The Marine Ecosystem Assessment for the Southern Ocean (MEASO) is a project led by researchers at the Antarctic Climate & Ecosystems Cooperative Research Centre (ACE CRC) as a part of an international project of Integrating Climate and Ecosystem Dynamics (ICED).

Aims 
MEASO aims to assess  long-term status and trends in Southern Ocean biota and foodwebs. It does not give specific scientific requirements for year to year management, but  long-term assessments, and continues   previous works such as the Biogeographic Atlas of the Southern Ocean  and the Antarctic Climate Change and the Environment  report.

MEASO 2018 
 MEASO 2018 was an international conference held in Hobart in early April 2018, which included a day-long policy forum. Background to the conference, including the program and abstracts, can be found on the www.MEASO2018.aq conference web site.  The conference was supported by Integrated Marine Biosphere Research (IMBeR) ICED and CLIOTOP, Southern Ocean Observing System (SOOS), Scientific Committee on Antarctic Research, and the Australian Antarctic Program to share  science, enhance community input into design and planning of the MEASO, and to develop a work plan.

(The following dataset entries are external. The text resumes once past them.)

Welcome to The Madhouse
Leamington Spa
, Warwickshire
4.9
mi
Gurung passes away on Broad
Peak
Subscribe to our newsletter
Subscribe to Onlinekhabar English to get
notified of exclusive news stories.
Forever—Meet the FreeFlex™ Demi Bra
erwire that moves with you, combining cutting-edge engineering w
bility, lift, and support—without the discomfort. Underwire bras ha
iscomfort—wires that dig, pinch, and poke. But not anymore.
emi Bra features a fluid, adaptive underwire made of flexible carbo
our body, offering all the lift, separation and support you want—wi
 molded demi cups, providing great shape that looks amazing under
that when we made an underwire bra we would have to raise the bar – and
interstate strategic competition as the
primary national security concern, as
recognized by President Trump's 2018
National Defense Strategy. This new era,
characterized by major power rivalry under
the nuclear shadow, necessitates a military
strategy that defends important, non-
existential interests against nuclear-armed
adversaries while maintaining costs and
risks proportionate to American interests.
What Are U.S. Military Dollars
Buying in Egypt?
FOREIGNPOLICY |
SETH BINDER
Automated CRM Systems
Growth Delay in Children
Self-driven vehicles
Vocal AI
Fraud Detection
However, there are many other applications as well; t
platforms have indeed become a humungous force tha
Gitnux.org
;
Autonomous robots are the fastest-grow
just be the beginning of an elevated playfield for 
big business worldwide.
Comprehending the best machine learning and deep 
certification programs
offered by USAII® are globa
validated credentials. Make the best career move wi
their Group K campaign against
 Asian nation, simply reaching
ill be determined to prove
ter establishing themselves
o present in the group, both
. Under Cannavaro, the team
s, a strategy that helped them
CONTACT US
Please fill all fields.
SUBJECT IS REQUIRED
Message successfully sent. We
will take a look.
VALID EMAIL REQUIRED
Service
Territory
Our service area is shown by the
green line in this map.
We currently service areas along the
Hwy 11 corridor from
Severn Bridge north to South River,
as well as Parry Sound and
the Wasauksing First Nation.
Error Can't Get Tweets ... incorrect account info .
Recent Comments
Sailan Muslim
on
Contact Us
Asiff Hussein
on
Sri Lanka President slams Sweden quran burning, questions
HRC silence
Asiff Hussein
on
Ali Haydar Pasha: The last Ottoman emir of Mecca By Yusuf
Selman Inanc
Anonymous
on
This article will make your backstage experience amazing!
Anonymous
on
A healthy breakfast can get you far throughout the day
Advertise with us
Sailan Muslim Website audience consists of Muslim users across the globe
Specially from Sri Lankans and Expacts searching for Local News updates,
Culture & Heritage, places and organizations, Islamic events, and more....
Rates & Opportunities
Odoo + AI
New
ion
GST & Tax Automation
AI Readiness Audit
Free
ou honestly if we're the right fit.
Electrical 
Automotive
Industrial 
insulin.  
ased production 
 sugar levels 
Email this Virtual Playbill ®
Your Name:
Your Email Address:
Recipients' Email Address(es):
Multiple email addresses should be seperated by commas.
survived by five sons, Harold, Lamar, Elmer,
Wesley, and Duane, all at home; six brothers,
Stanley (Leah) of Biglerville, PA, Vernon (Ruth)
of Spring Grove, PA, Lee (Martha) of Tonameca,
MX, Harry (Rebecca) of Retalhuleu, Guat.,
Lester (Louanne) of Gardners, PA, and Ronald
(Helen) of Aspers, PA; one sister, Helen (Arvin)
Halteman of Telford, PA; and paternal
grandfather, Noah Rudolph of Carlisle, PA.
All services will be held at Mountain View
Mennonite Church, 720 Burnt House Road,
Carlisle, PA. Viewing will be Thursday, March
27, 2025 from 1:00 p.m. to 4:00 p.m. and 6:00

175 people attended from 23 countries, including  scientists, policy-makers, fishing industry, and environmental NGOs. The conference was focused on four themes: (i) assessments of parts of the ecosystem; (ii) responses of biota to changing environments; (iii) methods for modelling habitats, species and food webs;  (iv)  design of observing systems to measure change in the ecosystem. The day-long policy forum discussed how to better link scientists, policy makers, industry and environmental NGOs and the public at large.

Out of the 175 participants 32% were early career researchers and the gender balance was 43% female to 57% male.

MEASO 2019 
A MEASO workshop was held at the World Wide Fund for Nature British headquarters in Woking, UK from the 3–7 June 2019. It focused on planning the delivery of the first MEASO for 2020. This workshop was attended by 30 international scientists including scientists from 12 countries and 7 early career scientists.

Publication of the MEASO 
In the initial stages of publication for MEASO an 'audit' of the surveys, data and models available to assess the status and trends of Antarctic Southern Ocean species, foodwebs and ecosystems was published in Brasier et al. 2019.

An encyclopaedic resource produced by the MEASO team is the Southern Ocean Knowledge and Information (SOKI) wiki. its pages include  brief fact sheets with numerical and statistical information on different Antarctic Southern Ocean species and taxonomic groups.